Start Extracted text

It’s incredibly rare that I hear but one song off of an album and think to myself “this album is going to be magnificent”, but that’s exactly how I felt almost exactly a year ago when I heard the yearly label sampler from Transcending Obscurity Records and I came across Arkheth. The black metal act was all but unknown to me, but the one track of eight minutes left an immeasurable mark on me, and after a year of waiting, I’ve been lucky enough to behold the sorcery that Arketh has wrought with their upcoming album. The result, you ask? Nothing but pure magic and majesty of the highest order.
When I first heard the song “Your Swamp My Wretched Queen” (changed to “Where Nameless Ghouls Weep” for the album), I was simply blown the fuck away. Everything about what Arkheth brought to the table stunned me in a way that spoke to me on every level imaginable. The melodies were perfection, the vocals fused ridiculously well with the surrounding music, the tone was haunting in the best way possible, the direction was delicious, and the fucking saxophone was nigh on godlike! That’s right – a fucking saxophone in a black metal band. And it fucking works!! How many times do you see that?! I waited for a year for this album, and after listening to it for hours and hours, scraping up every morsel I could, there’s nothing that Arkheth didn’t do perfectly with this album. I mean this wholeheartedly when I say this: “12 Winter Moons Before the Witches Brew” is bound to be a cult hit and already in my Top 10 of 2018.
The word “experimental” can be a dangerous one, especially in metal. It can mean literally anything as there’s no telling as to what directions the experiments will go before the end. But in the case of “12 Winter Moons Before the Witches Brew”, experimental means covering the entire fucking board of what black metal can sound like. And I mean the entire fucking board. Whether it be melodies overflowing with riffs, hypnotic hymns backed by a transcendent soundtrack, soothing atmosphere, haunting fog that chokes you near death, a barrage of black metal speed laced with subtle rhythms, or glorious saxophone solos, Arkheth does it all masterfully. It’s very common to see a black metal band branch out, but to see it taken to this degree and with such skill is something extremely rare. It’s a truly momentous album and the entirety of “12 Winter Moons” is a unique experience that’s wholly captivating. Arkheth seizes you by the shoulders and hurls you into a realm that’s filled with so much variety from so many sources. Both the realms of the known and abyss of the unknown play an integral part in this album and I can’t fucking get enough of it!

End Extracted text

■ Work to do:
A - Pick out every line of the records that contains the string "region", treating uppercase and lowercase as different.
B - Extend the album review of Arkheth by writing on from where it stops.
The album review and the records below it are unrelated pieces of material.

Start Stored records

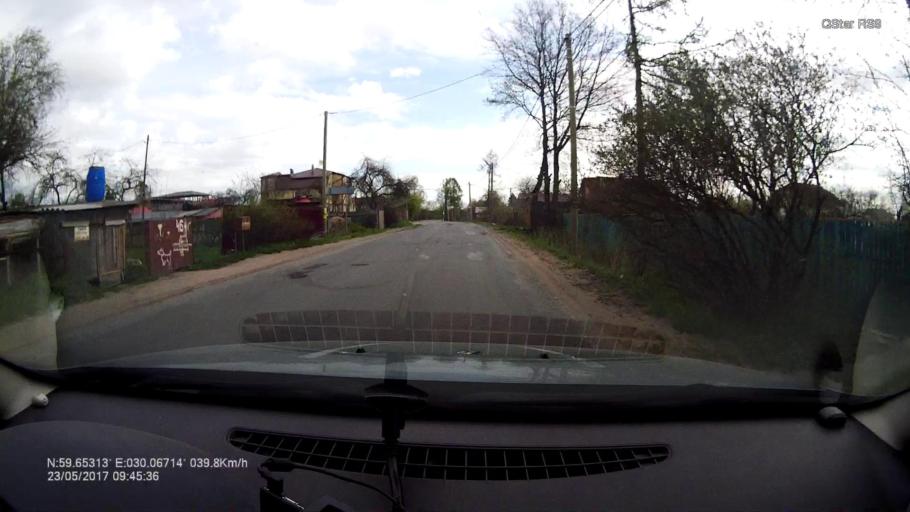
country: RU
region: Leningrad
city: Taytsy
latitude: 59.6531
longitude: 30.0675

End Stored records
Start Stored records

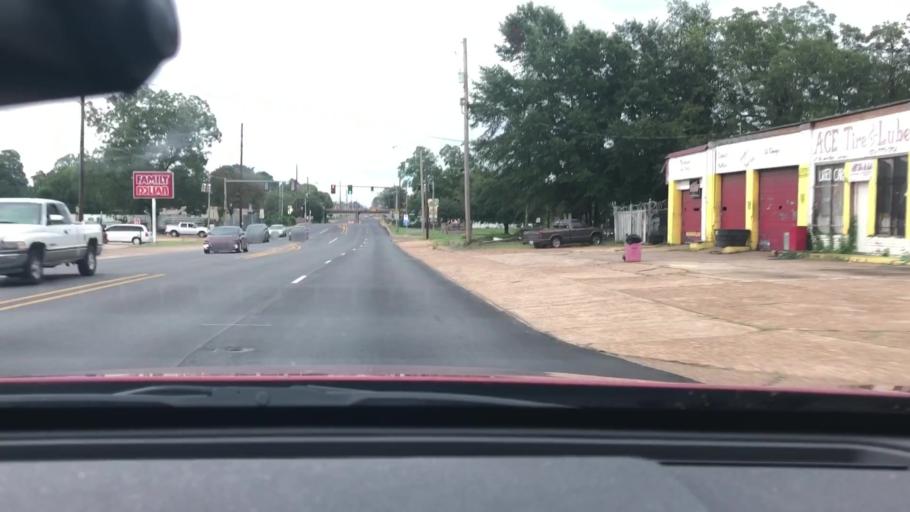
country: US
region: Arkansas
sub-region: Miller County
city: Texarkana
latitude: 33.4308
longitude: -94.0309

End Stored records
Start Stored records

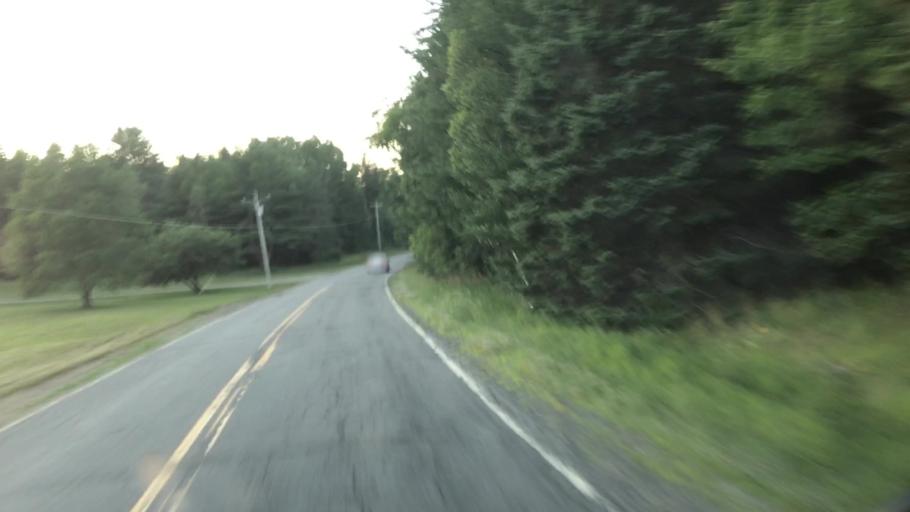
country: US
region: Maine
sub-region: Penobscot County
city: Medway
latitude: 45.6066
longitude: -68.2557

End Stored records

■ Answers below:
A -
region: Leningrad
region: Arkansas
sub-region: Miller County
region: Maine
sub-region: Penobscot County

B -
It’s not often at all that an album just waves over me like this. Many times it takes a few listens for me to really get a feel and know that I’m truly enjoying the piece, but there’s something about Arkheth’s beautiful display of saxophone driven black metal laced with atmosphere and melody that strikes so many chords with me. The new year hasn’t even started yet, but I know for a fact that “12 Winter Moons Comes the Witches Brew” is going to be one of the best the year has to offer. If you want a premium experience that is (honest to whatever god you may or may not worship) a one of a kind like none before it, then Arkheth is an act you better get really fucking familiar with! My only lament is how long we have to wait for the official release… it’s going to be a very long two months.
Up until two years ago Arkheth had spent most of their 17 years as a full band masterminded by Tyraenos who handled drumming and vocals concurrently. On this third full-length he has taken over the project himself entirely and achieved something truly avant-garde ,and occasionally questionable, in the realm of atmospheric black metal. It is a far cry from their 2003 album ‘Hymns of a Howling Wind’ which wasn’t much more than second wave Norwegian black metal imitation with some cheap keyboards tossed in. A full seven years later they released ‘IX & I: The Quintessence of Algaresh’ a symphonic/melodic black metal record with some lofty, melodramatic ideas that translated into a disjointed folksy prog-black mess where their longer compositions typically worked themselves out beautifully. So, when I saw the press release for this and it gave mention to psychedelics and Oranssi Pazuzu I think my expectations were set off in the wrong direction.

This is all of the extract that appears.